Eligibility for Railroad Retirement benefits requires a minimum number of service years—typically at least 10 years under the system or five years if performed after 1995. Those who meet these requirements receive benefits that can be more generous than Social Security, particularly for long-term employees. However, individuals who transition between railroad employment and jobs covered by Social Security must navigate complex benefit coordination rules.

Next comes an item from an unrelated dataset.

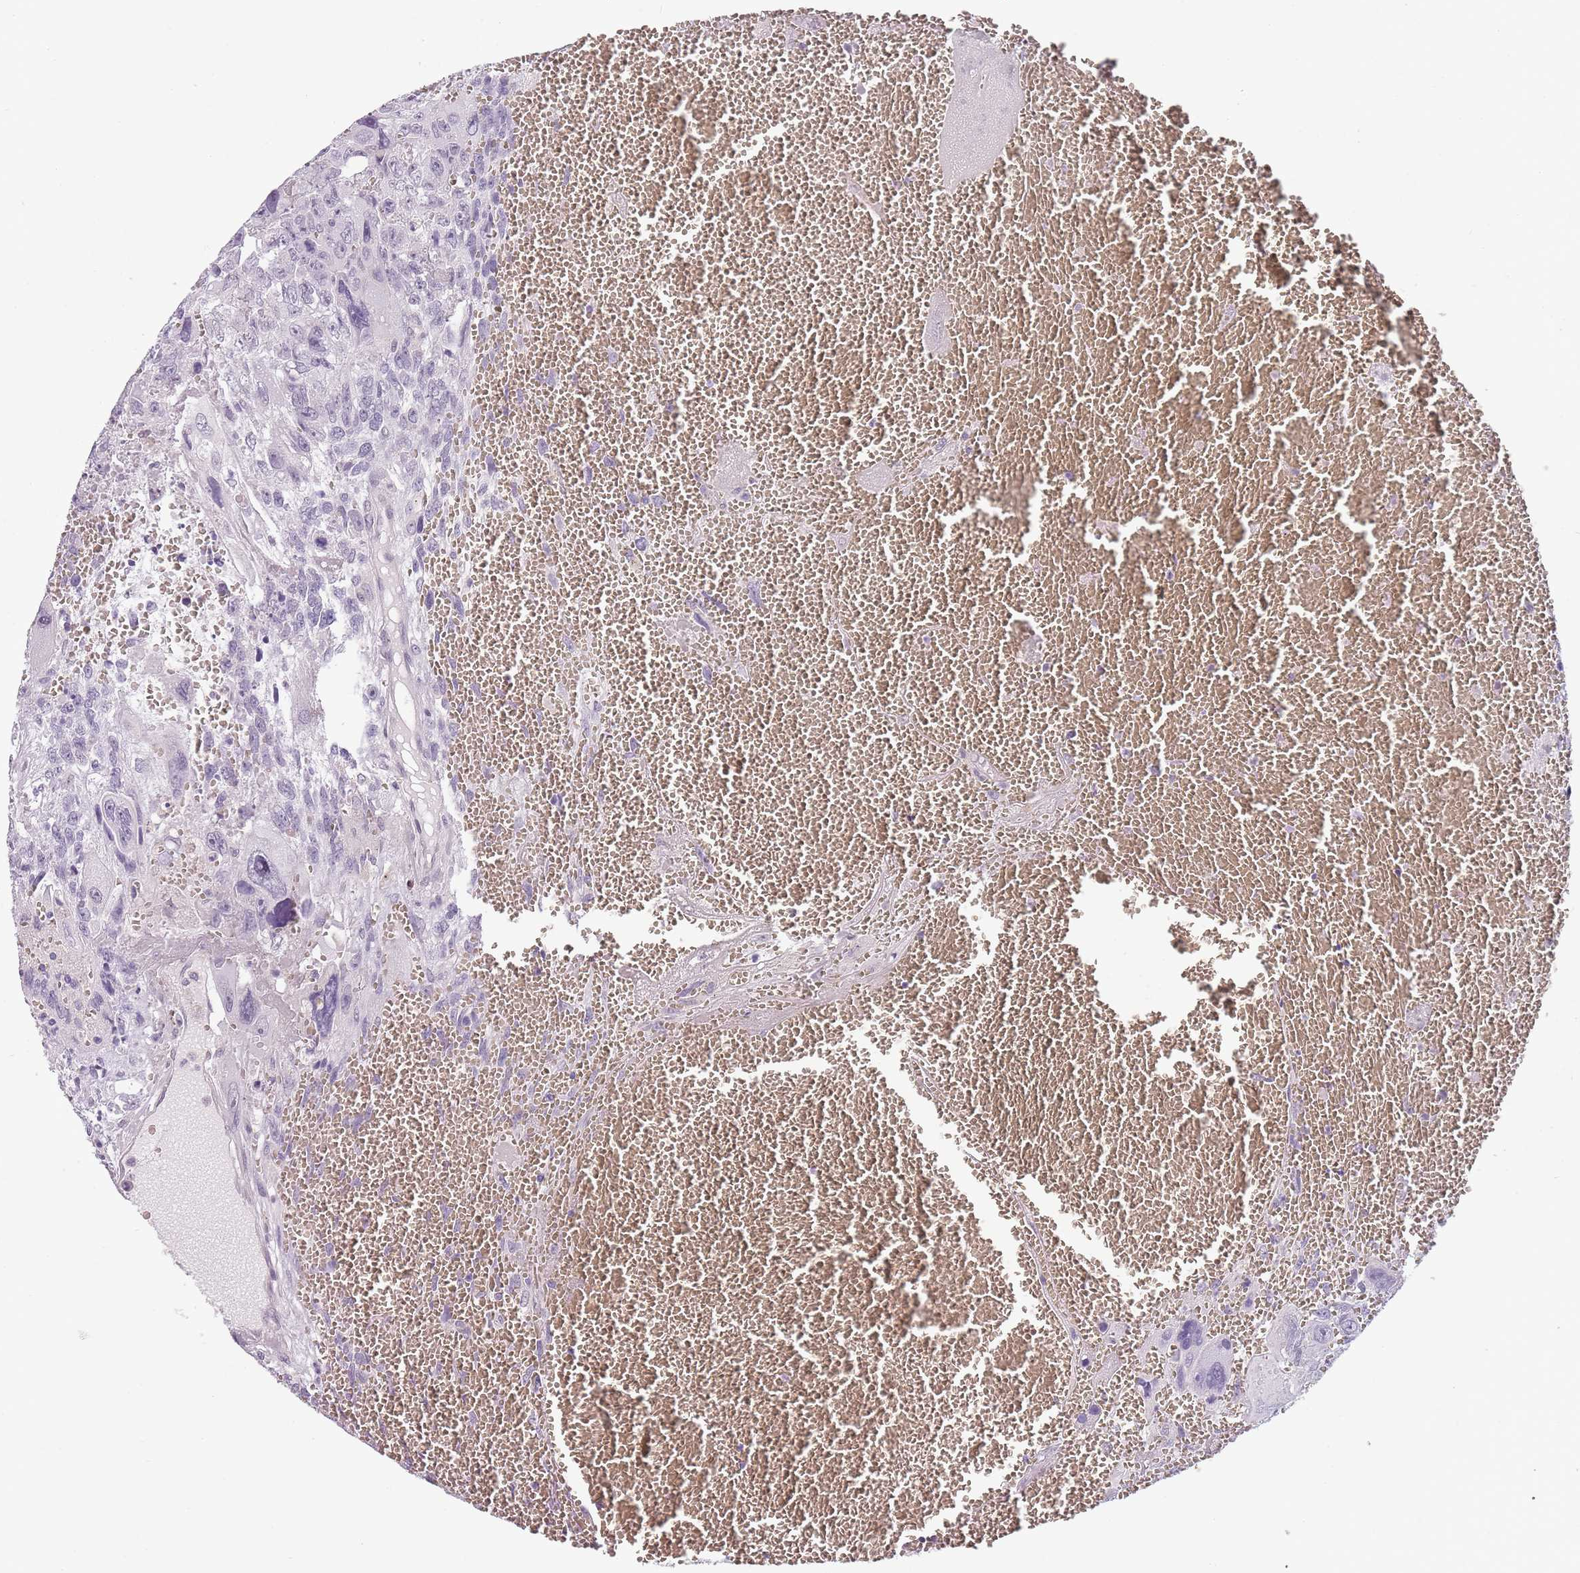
{"staining": {"intensity": "negative", "quantity": "none", "location": "none"}, "tissue": "testis cancer", "cell_type": "Tumor cells", "image_type": "cancer", "snomed": [{"axis": "morphology", "description": "Carcinoma, Embryonal, NOS"}, {"axis": "topography", "description": "Testis"}], "caption": "Immunohistochemistry (IHC) micrograph of human testis cancer (embryonal carcinoma) stained for a protein (brown), which reveals no staining in tumor cells. The staining is performed using DAB brown chromogen with nuclei counter-stained in using hematoxylin.", "gene": "PIEZO1", "patient": {"sex": "male", "age": 28}}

Certain religious groups can obtain exemptions from Social Security taxes if their beliefs oppose participation in government-funded insurance programs. This exemption is most commonly associated with religious sects that maintain their own financial support systems for members, such as the Amish and Mennonites.
Under Section 1402(g) of the Internal Revenue Code, individuals who are members of a recognized religious group that has existed continuously since at least 1950 and provides for its dependent members can apply for an exemption from Social Security and Medicare taxes. To qualify, individuals must file IRS Form 4029, certifying that their religious principles prohibit them from accepting Social Security benefits. If approved, they are relieved of payroll tax obligations but also forfeit any future claims to Social Security. Employers who share the same religious affiliation and operate within the community may also qualify, meaning neither the employer nor the employee contributes to Social Security.